Brackenridge: Communicating My Research

One of the most important aspects of research is being able to communicate it effectively to the target audience. This may be other researchers, policy makers, or even the general public. As researchers, we are immersed in our work and have a deep understanding of the context and significance of our results, but to people outside of our respective fields, technical jargon and a purely numerical reporting of data likely holds no value. We have to provide an explanation for why our research is important and how it is relevant to the audience’s lives. 

My research focuses on developing a model of progressive familial intrahepatic cholestasis (PFIC) using induced pluripotent stem cells (iPSCs). In my case, the most relevant audiences would be other researchers, physicians, or families of patients suffering from the disease. There are different aspects of my work that I would highlight depending on which audience I am speaking to. To other researchers, the most significant part of my research would be the technologies I use in order to create a disease model that is specific to each patient. Being able to model disease from cells of patients would be a great step forward in generating better disease models overall. For some diseases, such as PFIC, animal models are inadequate and do not accurately represent the severity and phenotype of the disease that is observed in humans. If I were speaking to families of patients, or to patients themselves, I would emphasize the potential my model has in developing new therapies that directly target the genetic variation. By making a more accurate model, we are able to better study the mechanisms of PFIC and develop or test drugs that may be able to reverse the changes resulting from the genetic mutation. Because my research can be built upon in order to generate treatments that would improve the quality of life of the patients, they would be interested in what I have to say. My work holds personal significance to this specific audience.
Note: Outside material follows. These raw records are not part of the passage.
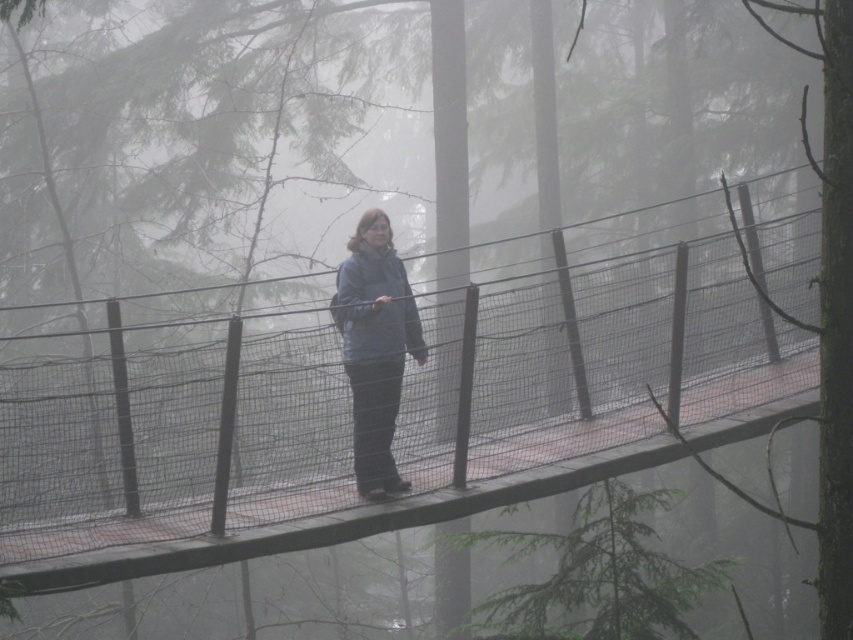
Question: Which of the following is the closest to the observer?

Choices:
 (A) (375, 285)
 (B) (602, 380)

Answer: (A)

Question: Among these objects, which one is farthest from the camera?

Choices:
 (A) wooden at center
 (B) blue matte jacket at center

Answer: (A)

Question: Is wooden at center below blue matte jacket at center?

Choices:
 (A) yes
 (B) no

Answer: (B)

Question: From the image, what is the correct spatial relationship of wooden at center in relation to blue matte jacket at center?

Choices:
 (A) right
 (B) left

Answer: (A)

Question: Is wooden at center above blue matte jacket at center?

Choices:
 (A) no
 (B) yes

Answer: (B)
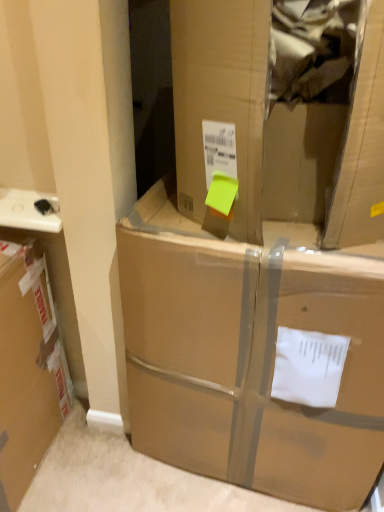
Question: From the image's perspective, is brown cardboard box at center beneath brown cardboard box at center?

Choices:
 (A) no
 (B) yes

Answer: (A)

Question: Is there a large distance between brown cardboard box at center and brown cardboard box at center?

Choices:
 (A) no
 (B) yes

Answer: (A)

Question: Is brown cardboard box at center located outside brown cardboard box at center?

Choices:
 (A) no
 (B) yes

Answer: (B)

Question: Is the surface of brown cardboard box at center in direct contact with brown cardboard box at center?

Choices:
 (A) no
 (B) yes

Answer: (A)

Question: Considering the relative sizes of brown cardboard box at center and brown cardboard box at center in the image provided, is brown cardboard box at center taller than brown cardboard box at center?

Choices:
 (A) no
 (B) yes

Answer: (A)

Question: Considering the relative sizes of brown cardboard box at center and brown cardboard box at center in the image provided, is brown cardboard box at center thinner than brown cardboard box at center?

Choices:
 (A) yes
 (B) no

Answer: (A)

Question: Can we say brown cardboard box at center lies outside brown cardboard box at center?

Choices:
 (A) no
 (B) yes

Answer: (B)

Question: Is brown cardboard box at center facing towards brown cardboard box at center?

Choices:
 (A) yes
 (B) no

Answer: (B)

Question: From a real-world perspective, is brown cardboard box at center positioned under brown cardboard box at center based on gravity?

Choices:
 (A) yes
 (B) no

Answer: (A)

Question: Is brown cardboard box at center far from brown cardboard box at center?

Choices:
 (A) yes
 (B) no

Answer: (B)

Question: Can you confirm if brown cardboard box at center is wider than brown cardboard box at center?

Choices:
 (A) yes
 (B) no

Answer: (A)

Question: From a real-world perspective, does brown cardboard box at center stand above brown cardboard box at center?

Choices:
 (A) yes
 (B) no

Answer: (B)

Question: From a real-world perspective, is brown cardboard box at center positioned above or below brown cardboard box at center?

Choices:
 (A) above
 (B) below

Answer: (B)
As an aspiring physician, I will be constantly interacting with other physicians, researchers, and patients on a daily basis. I will be the person presenting complicated topics in a simplified way, as well as an audience member, listening and learning about intricate subjects outside of my area of expertise. I will continue to use the techniques I learned during the Brackenridge Fellowship, such as providing an adequate background, limiting technical jargon, and emphasizing significance throughout my research career.